Allen Andrew S, Rathouz Paul J, Satten Glen A
Department of Biostatistics and Bioinformatics and Duke Clinical Research Institute, Duke University Medical Center, Durham, NC, USA.
Am J Hum Genet. 2003 Mar;72(3):671-80. doi: 10.1086/368276. Epub 2003 Feb 14.

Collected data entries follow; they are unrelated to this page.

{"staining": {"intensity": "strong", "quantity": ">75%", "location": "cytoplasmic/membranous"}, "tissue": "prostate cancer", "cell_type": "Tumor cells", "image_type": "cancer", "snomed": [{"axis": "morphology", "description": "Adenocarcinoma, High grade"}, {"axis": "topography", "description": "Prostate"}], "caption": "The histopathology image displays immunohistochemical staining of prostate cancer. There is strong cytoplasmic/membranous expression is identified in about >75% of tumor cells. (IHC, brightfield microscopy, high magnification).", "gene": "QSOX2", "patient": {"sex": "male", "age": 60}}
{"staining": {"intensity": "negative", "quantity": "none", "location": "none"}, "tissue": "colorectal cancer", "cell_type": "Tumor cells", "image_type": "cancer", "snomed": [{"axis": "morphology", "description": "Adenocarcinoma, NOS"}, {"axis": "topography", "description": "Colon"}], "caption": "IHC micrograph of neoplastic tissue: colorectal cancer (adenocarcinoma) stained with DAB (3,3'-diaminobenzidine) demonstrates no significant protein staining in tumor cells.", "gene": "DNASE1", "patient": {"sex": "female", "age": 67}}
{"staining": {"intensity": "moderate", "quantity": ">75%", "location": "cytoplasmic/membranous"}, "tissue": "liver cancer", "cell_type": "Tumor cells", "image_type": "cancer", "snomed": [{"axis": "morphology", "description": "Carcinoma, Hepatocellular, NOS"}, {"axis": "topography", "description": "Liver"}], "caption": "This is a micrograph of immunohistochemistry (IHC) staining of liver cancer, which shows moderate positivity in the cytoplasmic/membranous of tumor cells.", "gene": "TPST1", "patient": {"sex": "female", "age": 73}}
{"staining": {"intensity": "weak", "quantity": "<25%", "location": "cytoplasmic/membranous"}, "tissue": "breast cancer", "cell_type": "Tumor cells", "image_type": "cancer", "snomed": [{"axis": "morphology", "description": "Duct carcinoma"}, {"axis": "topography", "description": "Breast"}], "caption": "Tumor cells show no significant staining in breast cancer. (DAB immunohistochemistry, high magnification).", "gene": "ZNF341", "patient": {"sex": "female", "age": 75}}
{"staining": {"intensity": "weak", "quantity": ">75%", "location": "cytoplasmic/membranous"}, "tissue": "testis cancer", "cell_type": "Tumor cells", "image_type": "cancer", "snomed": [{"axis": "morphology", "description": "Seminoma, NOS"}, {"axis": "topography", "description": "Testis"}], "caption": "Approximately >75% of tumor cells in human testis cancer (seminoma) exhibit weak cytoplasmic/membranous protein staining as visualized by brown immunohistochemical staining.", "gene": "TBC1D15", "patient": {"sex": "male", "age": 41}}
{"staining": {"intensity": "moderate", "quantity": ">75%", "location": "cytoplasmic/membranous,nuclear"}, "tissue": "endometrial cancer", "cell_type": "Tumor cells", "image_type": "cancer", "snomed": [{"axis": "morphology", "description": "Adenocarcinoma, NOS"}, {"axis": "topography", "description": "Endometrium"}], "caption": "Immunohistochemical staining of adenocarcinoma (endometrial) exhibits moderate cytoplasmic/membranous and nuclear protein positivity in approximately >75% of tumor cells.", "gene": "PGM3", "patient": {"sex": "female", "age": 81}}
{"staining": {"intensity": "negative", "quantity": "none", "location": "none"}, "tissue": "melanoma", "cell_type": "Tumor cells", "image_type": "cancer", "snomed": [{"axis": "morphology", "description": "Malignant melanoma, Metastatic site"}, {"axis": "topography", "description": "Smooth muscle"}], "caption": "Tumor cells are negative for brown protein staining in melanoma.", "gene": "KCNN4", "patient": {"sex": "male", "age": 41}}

We consider the effect of informative missingness on association tests that use parental genotypes as controls and that allow for missing parental data. Parental data can be informatively missing when the probability of a parent being available for study is related to that parent's genotype; when this occurs, the distribution of genotypes among observed parents is not representative of the distribution of genotypes among the missing parents. Many previously proposed procedures that allow for missing parental data assume that these distributions are the same. We propose association tests that behave well when parental data are informatively missing, under the assumption that, for a given trio of paternal, maternal, and affected offspring genotypes, the genotypes of the parents and the sex of the missing parents, but not the genotype of the affected offspring, can affect parental missingness. (This same assumption is required for validity of an analysis that ignores incomplete parent-offspring trios.) We use simulations to compare our approach with previously proposed procedures, and we show that if even small amounts of informative missingness are not taken into account, they can have large, deleterious effects on the performance of tests.
我们考虑信息性缺失对关联检验的影响,这些关联检验使用亲本基因型作为对照,并允许亲本数据缺失。当一个亲本可供研究的概率与其基因型相关时,亲本数据可能会出现信息性缺失;当这种情况发生时,观察到的亲本中基因型的分布并不代表缺失亲本中基因型的分布。许多先前提出的允许亲本数据缺失的程序都假定这些分布是相同的。我们提出了在亲本数据存在信息性缺失时表现良好的关联检验,其假设是,对于给定的父本、母本和受影响后代的三联基因型,亲本的基因型和缺失亲本的性别(而非受影响后代的基因型)会影响亲本的缺失情况。(忽略不完全的亲子三联体的分析的有效性也需要这个相同的假设。)我们使用模拟将我们的方法与先前提出的程序进行比较,并且我们表明,如果即使少量的信息性缺失没有被考虑在内,它们也会对检验的性能产生很大的有害影响。